Die bekannteste und erfolgreichste
Progmetalband schlechthin, Dream Theater, konnte als Headliner für das
Festival engagiert werden. Es war darüber hinaus ihr einziger
Deutschland-Gig. Eine ganze Anzahl von Besuchern war hauptsächlich wegen der
US-amerikanischen Band auf den Felsen der Loreley gekommen und waren sehr
gespannt, wie sich das Progmetal-Flaggschiff nach dem Ausstieg ihres
charismatischen Drummers Mike Portnoy präsentieren würde. Die Erwartungen
wurden nicht enttäuscht, auch wenn der Soundcheck sich als recht langwierig
erwies und der Sound im Ganzen auch nicht wirklich als gelungen bezeichnet
werden kann, da er zu Basslastig, nicht transparent und zu laut war. Schade,
denn der Gig ließ ansonsten keine Wünsche übrig.
Zur Band, die auf der Loreley, wie Sänger
James LaBrie in einer Ansage erklärte, in dieser Besetzung erst ihren
fünften Auftritt absolvierte, gehören John Myung (Bass), John Petrucci
(Gitarre), Jordan Rudess (Keyboards) und der neue Schlagzeuger Mike Mangini.
Vor allem für Mike Mangini muss es eine Wohltat gewesen sein, wurde er doch
mit einem Beifallssturm begrüßt. Aber vor allem der Auftritt von James
LaBrie war beeindruckend, denn kaum war er wenige Sekunden auf der Bühne, da
hatte er das Publikum durch seine Präsenz schon fest im Griff.
Mangini hatte sich hinter einem
gigantischen Drumset verschanzt. Allerdings waren die einzelnen Elemente so
angebracht, dass man einen direkten Blick auf ihn hatte und so genau sehen
konnte, wie er zu Werke ging. Daneben wurden als Showelement auch noch
Bilder aus mehreren Livekameras (teilweise mit anderem Bild- und
Filmmaterial gemischt) an der hinteren LED-Leinwand gezeigt. So konnte man
dann die Musiker auch noch aus anderen Perspektiven sehen. Mangini
beispielsweise von der Seite oder von oben und Jordan Rudess hatte gar eine
Minikamera an seinem Keyboard befestigt.

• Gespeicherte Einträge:

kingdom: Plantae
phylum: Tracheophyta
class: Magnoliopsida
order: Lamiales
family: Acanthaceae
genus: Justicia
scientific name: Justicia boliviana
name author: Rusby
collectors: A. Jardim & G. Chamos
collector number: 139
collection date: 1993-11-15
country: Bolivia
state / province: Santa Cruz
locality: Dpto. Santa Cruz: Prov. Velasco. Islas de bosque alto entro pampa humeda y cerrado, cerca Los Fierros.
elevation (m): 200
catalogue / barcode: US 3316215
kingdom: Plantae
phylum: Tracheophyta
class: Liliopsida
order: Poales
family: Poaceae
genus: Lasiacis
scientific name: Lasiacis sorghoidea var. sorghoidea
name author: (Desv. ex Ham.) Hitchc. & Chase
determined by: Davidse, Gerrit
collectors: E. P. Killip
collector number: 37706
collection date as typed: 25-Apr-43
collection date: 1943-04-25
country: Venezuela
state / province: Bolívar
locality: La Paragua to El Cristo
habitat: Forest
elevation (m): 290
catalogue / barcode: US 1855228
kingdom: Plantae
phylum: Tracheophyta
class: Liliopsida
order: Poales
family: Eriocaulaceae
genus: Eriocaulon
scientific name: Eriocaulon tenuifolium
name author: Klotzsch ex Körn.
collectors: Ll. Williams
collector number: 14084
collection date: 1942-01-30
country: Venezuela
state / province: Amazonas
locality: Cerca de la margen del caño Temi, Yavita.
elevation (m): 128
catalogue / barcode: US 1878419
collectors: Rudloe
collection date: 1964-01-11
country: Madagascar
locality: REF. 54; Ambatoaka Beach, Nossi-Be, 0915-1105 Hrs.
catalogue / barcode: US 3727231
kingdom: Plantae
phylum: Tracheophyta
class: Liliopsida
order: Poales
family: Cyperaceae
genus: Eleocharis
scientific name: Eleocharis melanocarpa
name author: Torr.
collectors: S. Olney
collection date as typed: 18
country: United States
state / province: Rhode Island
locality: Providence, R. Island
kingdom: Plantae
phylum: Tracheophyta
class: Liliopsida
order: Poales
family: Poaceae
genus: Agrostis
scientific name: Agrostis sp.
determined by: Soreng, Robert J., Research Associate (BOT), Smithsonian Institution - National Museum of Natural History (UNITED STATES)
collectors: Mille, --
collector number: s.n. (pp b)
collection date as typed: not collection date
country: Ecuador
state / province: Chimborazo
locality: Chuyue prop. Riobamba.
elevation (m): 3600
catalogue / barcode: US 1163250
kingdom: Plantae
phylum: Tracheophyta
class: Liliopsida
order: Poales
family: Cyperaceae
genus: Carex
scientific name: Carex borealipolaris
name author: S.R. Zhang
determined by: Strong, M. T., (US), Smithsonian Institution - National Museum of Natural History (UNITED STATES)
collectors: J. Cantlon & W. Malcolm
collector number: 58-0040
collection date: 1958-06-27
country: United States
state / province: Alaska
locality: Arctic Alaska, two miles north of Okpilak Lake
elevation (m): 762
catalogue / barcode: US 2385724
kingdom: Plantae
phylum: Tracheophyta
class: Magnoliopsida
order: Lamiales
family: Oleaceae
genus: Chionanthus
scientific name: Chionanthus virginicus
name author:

• Übungsaufgaben:
1) Beantworten Sie die folgenden Fragen zum Textauszug:
(a) Welches Instrument spielt Jordan Rudess in der Band?
(b) Der wievielte Auftritt in dieser Besetzung war das Konzert auf der Loreley laut der Ansage von James LaBrie?
(c) Wo wurden die Bilder aus den Livekameras gezeigt?
2) Geben Sie aus den gespeicherten Einträgen den Abschnitt wortgetreu wieder, der mit der Zeile beginnt, die „elevation (m): 200“ enthält, und mit der Zeile endet, die „state / province: Rhode Island“ enthält. Beide Zeilen gehören dazu.

• Lösungen:
1)
(a) Keyboards
(b) Der fünfte Auftritt
(c) An der hinteren LED-Leinwand

2)
elevation (m): 200
catalogue / barcode: US 3316215
kingdom: Plantae
phylum: Tracheophyta
class: Liliopsida
order: Poales
family: Poaceae
genus: Lasiacis
scientific name: Lasiacis sorghoidea var. sorghoidea
name author: (Desv. ex Ham.) Hitchc. & Chase
determined by: Davidse, Gerrit
collectors: E. P. Killip
collector number: 37706
collection date as typed: 25-Apr-43
collection date: 1943-04-25
country: Venezuela
state / province: Bolívar
locality: La Paragua to El Cristo
habitat: Forest
elevation (m): 290
catalogue / barcode: US 1855228
kingdom: Plantae
phylum: Tracheophyta
class: Liliopsida
order: Poales
family: Eriocaulaceae
genus: Eriocaulon
scientific name: Eriocaulon tenuifolium
name author: Klotzsch ex Körn.
collectors: Ll. Williams
collector number: 14084
collection date: 1942-01-30
country: Venezuela
state / province: Amazonas
locality: Cerca de la margen del caño Temi, Yavita.
elevation (m): 128
catalogue / barcode: US 1878419
collectors: Rudloe
collection date: 1964-01-11
country: Madagascar
locality: REF. 54; Ambatoaka Beach, Nossi-Be, 0915-1105 Hrs.
catalogue / barcode: US 3727231
kingdom: Plantae
phylum: Tracheophyta
class: Liliopsida
order: Poales
family: Cyperaceae
genus: Eleocharis
scientific name: Eleocharis melanocarpa
name author: Torr.
collectors: S. Olney
collection date as typed: 18
country: United States
state / province: Rhode Island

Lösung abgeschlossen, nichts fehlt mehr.